■ Testo di lettura
################
Una moratoria di due anni all'ingresso dei lavoratori dei dieci paesi che oggi entrano nella Ue per evitare la perdita di milioni di posti di lavoro. Soprattutto nelle piccole e medie imprese del Nordest. Ma le barriere all'entrata, mitigate dall'autorizzazione all'ingresso di 20 mila lavoratori da oggi al 31 dicembre, riguardano solo i dipendenti: tutti i lavoratori autonomi, compresi quindi i collaboratori e i nuovi lavoratori a progetto, potranno essere assunti in Italia senza limiti. Il ministro del welfare, Roberto Maroni, spiega a ItaliaOggi la via che il governo, e il suo ministero in particolare, ha scelto per gestire la libera circolazione dei nuovi cittadini-lavoratori. Precisando che la filosofia della moratoria è più quella di valutare i flussi di ingresso che di reprimerli, nonché quella di semplificare le assunzioni dei 20 mila lavoratori che potranno entrare subito nel mercato del lavoro. E sul momento drammatico che in questi giorni vivono alcune categorie di lavoratori italiani, come i dipendenti dell'Alitalia, Maroni dice: ´La situazione è grave perché i sindacati, senza rispettare gli impegni presi, stamattina (ieri, ndr)non hanno tolto i blocchi negli aeroporti'. ´Una fermata illegittima', spiega il ministro, secondo il quale ´con questo atteggiamento la soluzione della crisi è più difficile'. Domanda. Lo storico arrivo di dieci nuovi paesi nell'Unione europea è accompagnato da una moratoria di due anni agli ingressi per chi viene a lavorare in Italia. Tanto che qualcuno parla di ´porte socchiuse', e non aperte, ai nuovi cittadini. Perché questa scelta?
################
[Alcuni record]

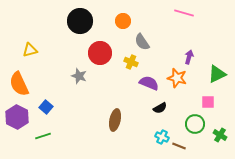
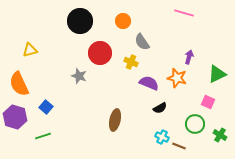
pink square: rotated 24 degrees clockwise
purple hexagon: moved 2 px left; rotated 10 degrees counterclockwise
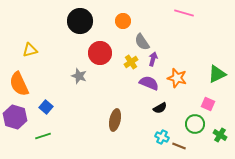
purple arrow: moved 36 px left, 2 px down
yellow cross: rotated 32 degrees clockwise
pink square: moved 2 px down
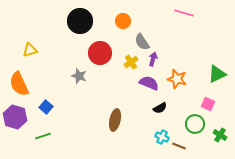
orange star: moved 1 px down
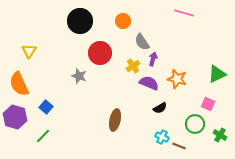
yellow triangle: moved 1 px left, 1 px down; rotated 42 degrees counterclockwise
yellow cross: moved 2 px right, 4 px down
green line: rotated 28 degrees counterclockwise
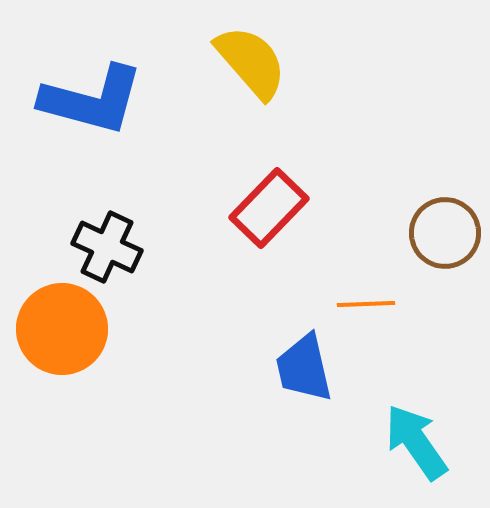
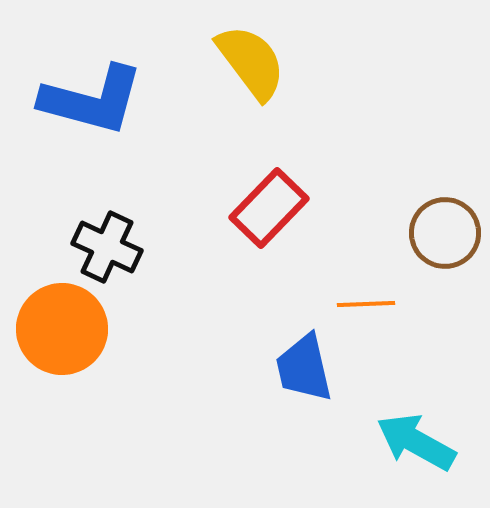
yellow semicircle: rotated 4 degrees clockwise
cyan arrow: rotated 26 degrees counterclockwise
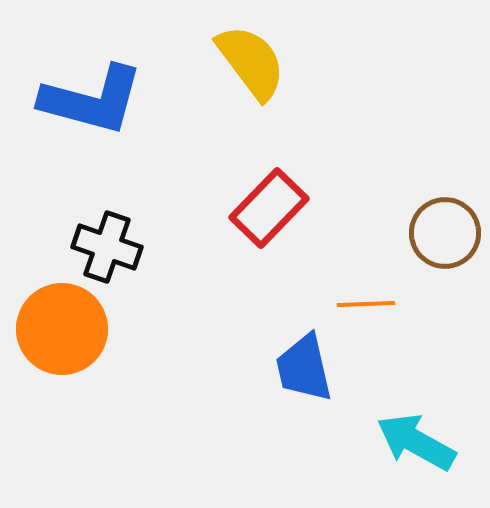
black cross: rotated 6 degrees counterclockwise
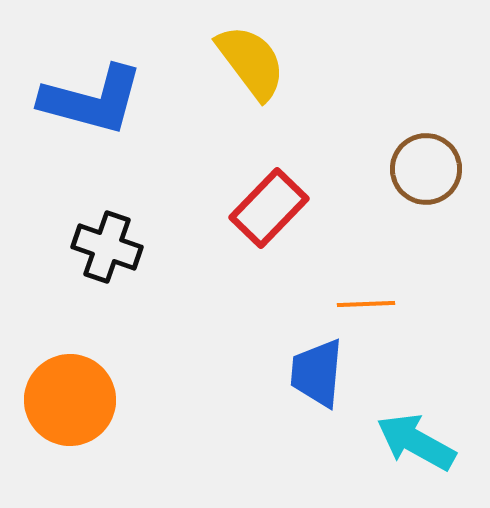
brown circle: moved 19 px left, 64 px up
orange circle: moved 8 px right, 71 px down
blue trapezoid: moved 13 px right, 5 px down; rotated 18 degrees clockwise
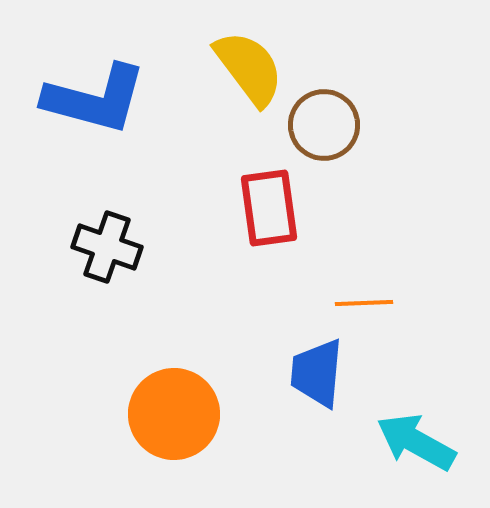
yellow semicircle: moved 2 px left, 6 px down
blue L-shape: moved 3 px right, 1 px up
brown circle: moved 102 px left, 44 px up
red rectangle: rotated 52 degrees counterclockwise
orange line: moved 2 px left, 1 px up
orange circle: moved 104 px right, 14 px down
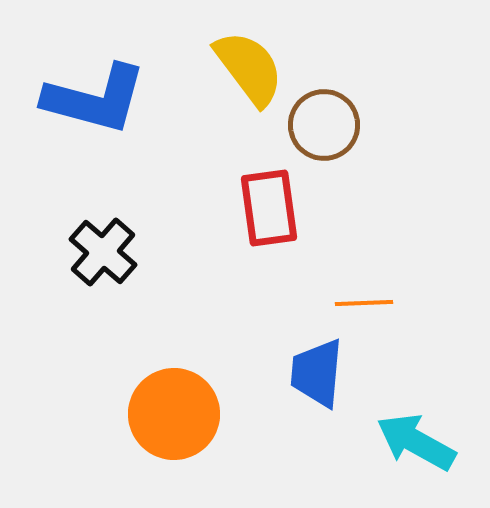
black cross: moved 4 px left, 5 px down; rotated 22 degrees clockwise
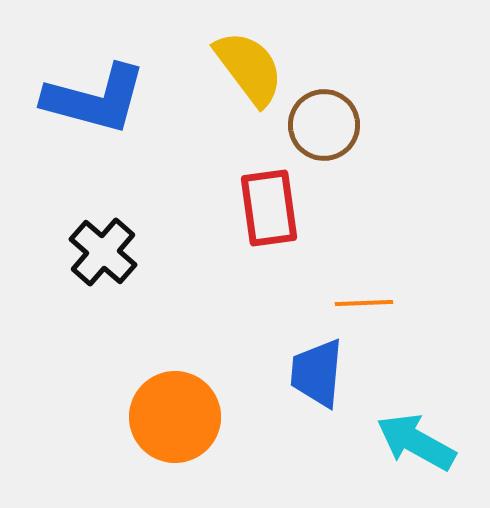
orange circle: moved 1 px right, 3 px down
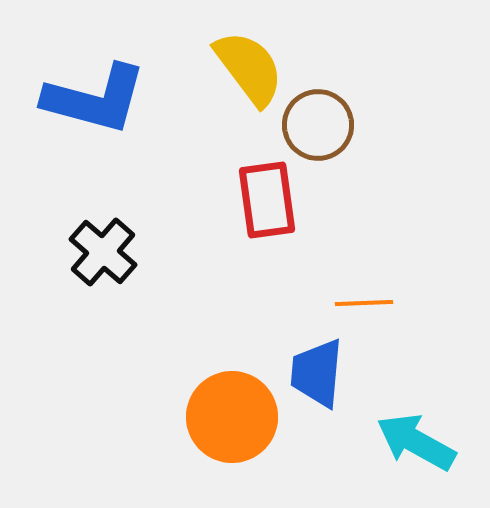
brown circle: moved 6 px left
red rectangle: moved 2 px left, 8 px up
orange circle: moved 57 px right
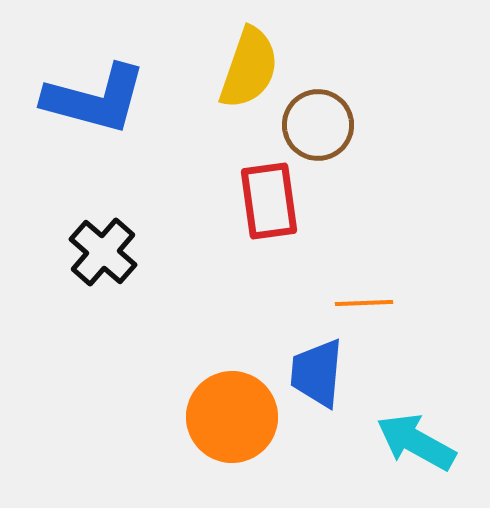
yellow semicircle: rotated 56 degrees clockwise
red rectangle: moved 2 px right, 1 px down
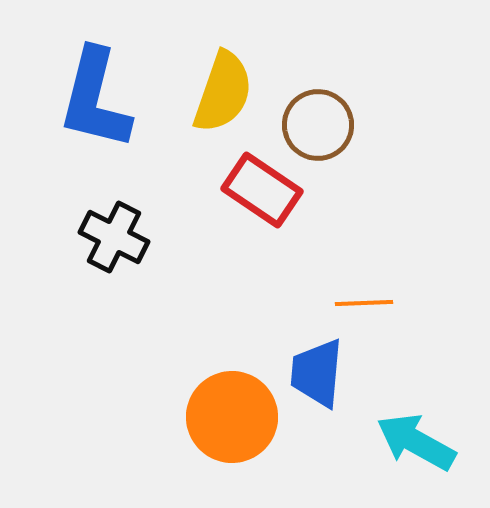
yellow semicircle: moved 26 px left, 24 px down
blue L-shape: rotated 89 degrees clockwise
red rectangle: moved 7 px left, 11 px up; rotated 48 degrees counterclockwise
black cross: moved 11 px right, 15 px up; rotated 14 degrees counterclockwise
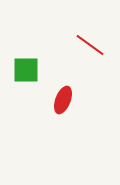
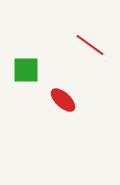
red ellipse: rotated 68 degrees counterclockwise
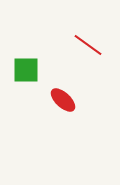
red line: moved 2 px left
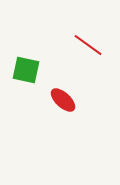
green square: rotated 12 degrees clockwise
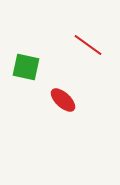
green square: moved 3 px up
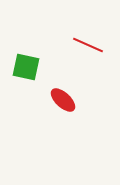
red line: rotated 12 degrees counterclockwise
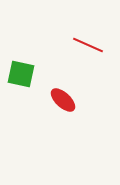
green square: moved 5 px left, 7 px down
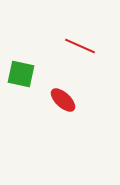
red line: moved 8 px left, 1 px down
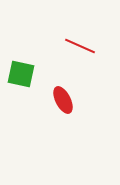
red ellipse: rotated 20 degrees clockwise
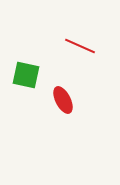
green square: moved 5 px right, 1 px down
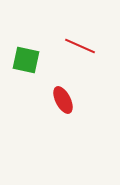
green square: moved 15 px up
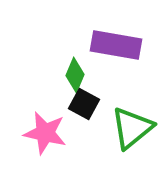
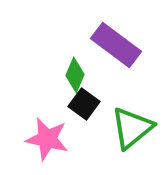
purple rectangle: rotated 27 degrees clockwise
black square: rotated 8 degrees clockwise
pink star: moved 2 px right, 6 px down
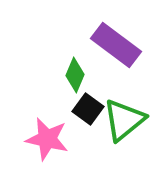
black square: moved 4 px right, 5 px down
green triangle: moved 8 px left, 8 px up
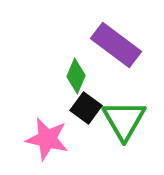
green diamond: moved 1 px right, 1 px down
black square: moved 2 px left, 1 px up
green triangle: rotated 21 degrees counterclockwise
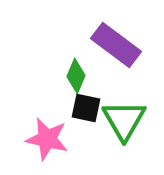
black square: rotated 24 degrees counterclockwise
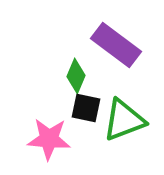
green triangle: rotated 39 degrees clockwise
pink star: moved 2 px right; rotated 9 degrees counterclockwise
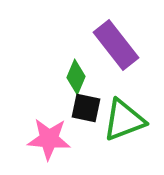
purple rectangle: rotated 15 degrees clockwise
green diamond: moved 1 px down
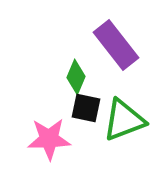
pink star: rotated 6 degrees counterclockwise
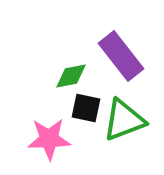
purple rectangle: moved 5 px right, 11 px down
green diamond: moved 5 px left, 1 px up; rotated 56 degrees clockwise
################
■ Consegna
In base al testo di lettura, quali lavoratori provenienti dai nuovi paesi potranno essere assunti in Italia senza limiti?

■ Soluzione dell'esercizio
Tutti i lavoratori autonomi, compresi i collaboratori e i nuovi lavoratori a progetto.